Although residential property sales figures in the Port Elizabeth area, one of the districts hardest hit by the 2009 to 2010 downturn, are still low in comparison with the buoyant figures achieved in the 2003 to 2008 era, there are now clear signs that an improvement in the market is at last on the way, says Bill Rawson, Chairman of the Rawson Property Group.
Quoting figures from the Rawson Property Group’s fast growing local franchises and from the property analysts, Lightstone (who use Deeds Office figures), Rawson said that it is encouraging to see that the achieved prices of freehold properties have risen from a low average of around R520,000 in 2011 to above R870,000 this year. In sectional title units, he said, the average price since 2007 has consistently been above R500,000 and is now at close to R550,000 and these units have maintained their values ‘very satisfactorily’.
“In 2013, over R900 million worth of sectional title units were sold in Port Elizabeth and this year the figure is already above R600 million.”

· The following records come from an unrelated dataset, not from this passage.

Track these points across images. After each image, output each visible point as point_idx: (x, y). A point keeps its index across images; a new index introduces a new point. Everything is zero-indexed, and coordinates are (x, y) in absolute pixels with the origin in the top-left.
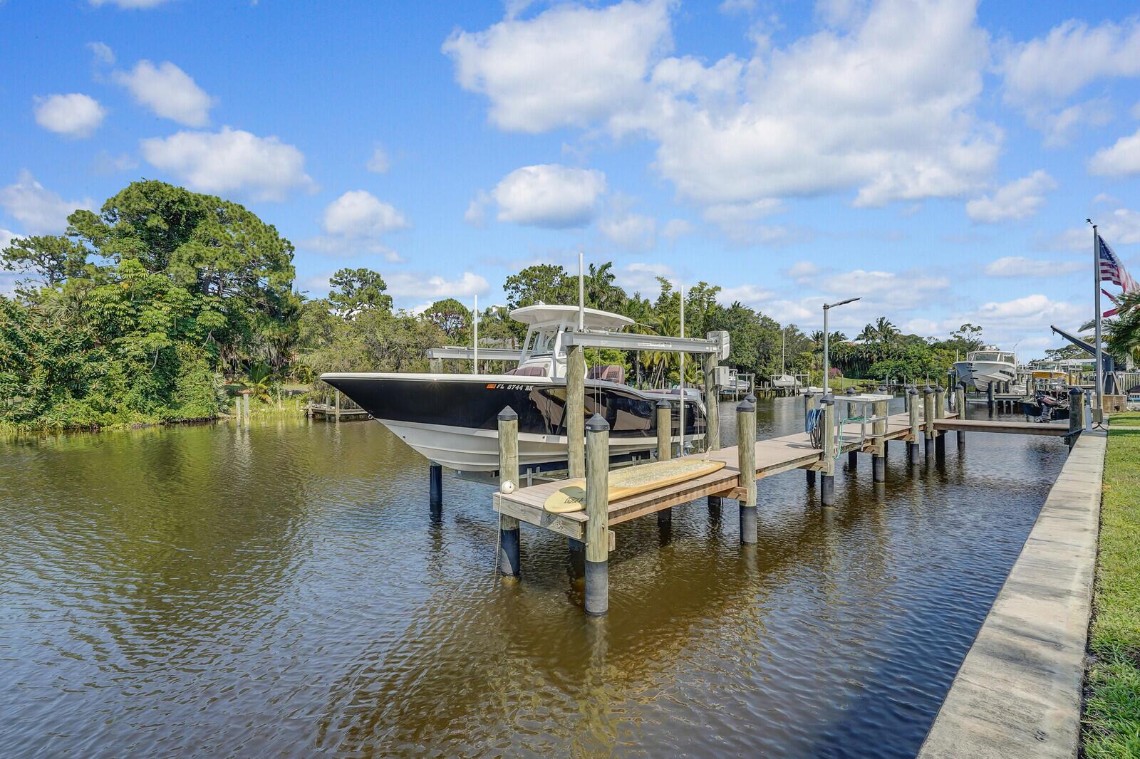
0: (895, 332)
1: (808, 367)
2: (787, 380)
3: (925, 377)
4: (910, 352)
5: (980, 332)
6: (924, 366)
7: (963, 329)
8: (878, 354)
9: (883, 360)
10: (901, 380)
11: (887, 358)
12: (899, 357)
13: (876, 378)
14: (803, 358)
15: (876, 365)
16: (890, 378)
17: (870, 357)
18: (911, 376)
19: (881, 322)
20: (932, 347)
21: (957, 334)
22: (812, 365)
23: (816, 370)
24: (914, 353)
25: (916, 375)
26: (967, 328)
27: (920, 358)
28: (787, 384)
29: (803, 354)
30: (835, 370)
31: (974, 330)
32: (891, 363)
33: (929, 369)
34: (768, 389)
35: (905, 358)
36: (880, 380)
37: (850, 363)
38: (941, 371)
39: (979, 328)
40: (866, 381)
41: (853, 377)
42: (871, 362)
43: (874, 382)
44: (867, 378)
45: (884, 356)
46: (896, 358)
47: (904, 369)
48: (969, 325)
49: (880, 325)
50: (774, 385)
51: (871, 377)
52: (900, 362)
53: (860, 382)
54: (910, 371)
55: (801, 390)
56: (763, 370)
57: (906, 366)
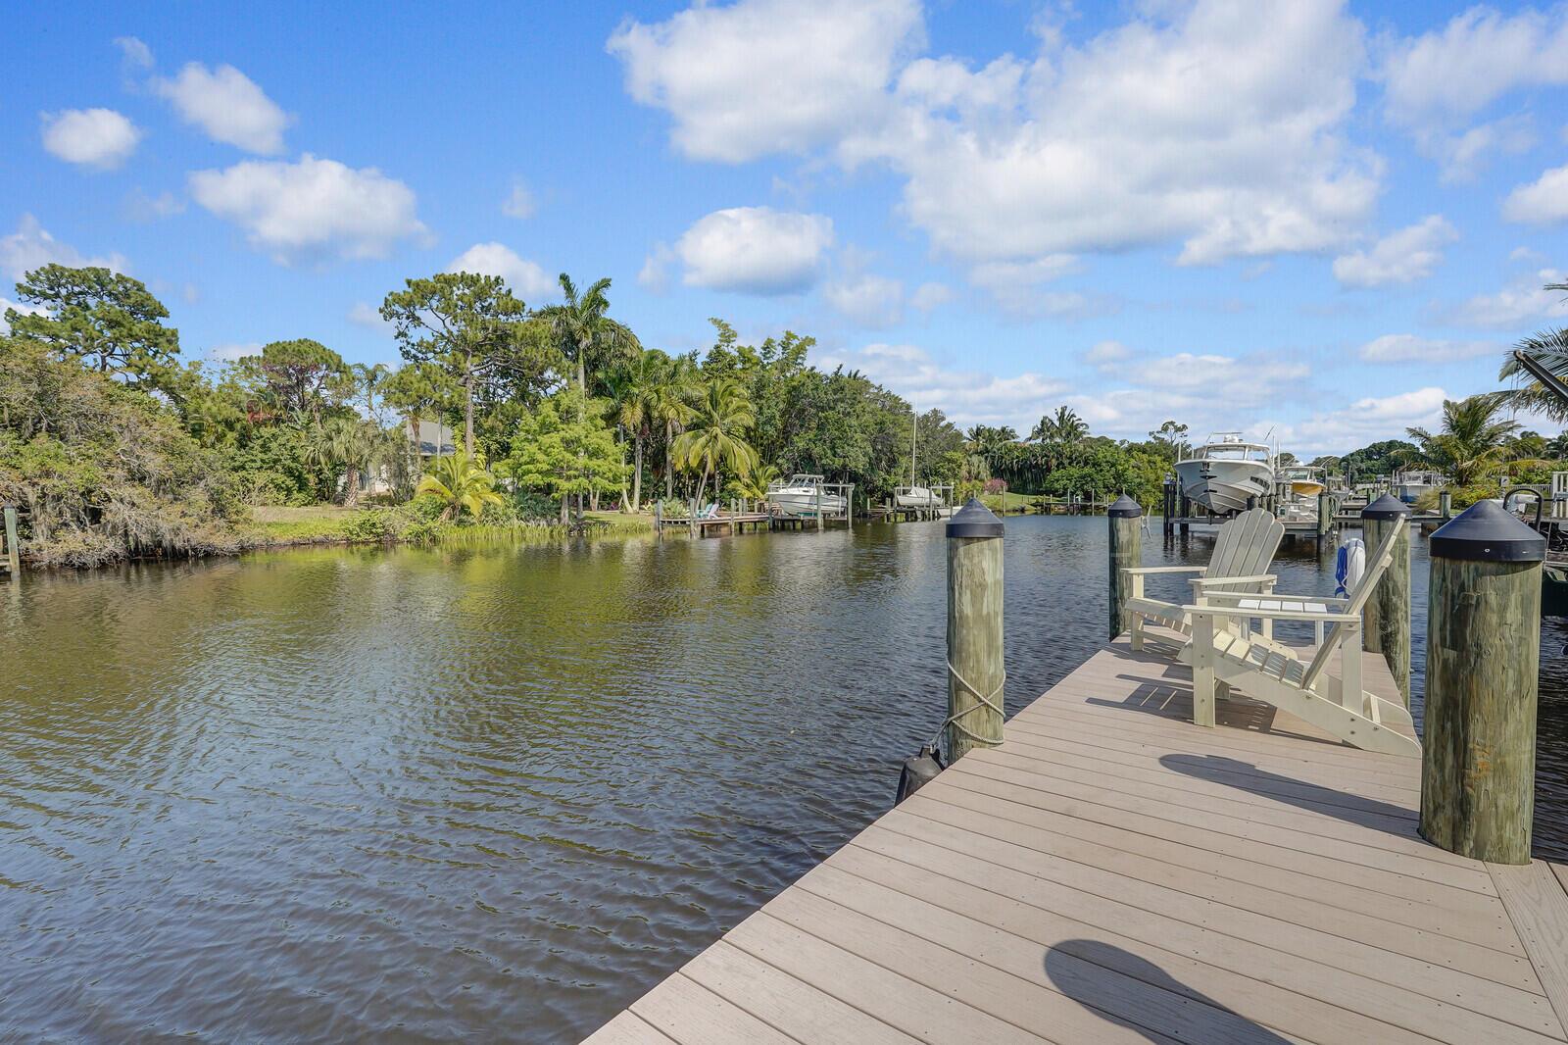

What lessons should potential buyers be picking up from these statements?
Rawson said that when property prices rise consistently for three and a half years as those in Port Elizabeth have done, the chances are good that they will continue to rise for another two or three years provided that no unforeseen general economic disasters take place.
“Anyone investing now in a Port Elizabeth home can, I believe, feel reasonably confident that he will experience value rises close on 10% in freehold property for the next one or two years and a lower, but still satisfactory, price rise in sectional title homes. It looks, therefore, as if the dark era in Port Elizabeth property is over and, what is particularly encouraging, is that we are now seeing sales taking place in what was formerly a totally dormant market, i.e. homes priced from R1,5 million to R6 million.”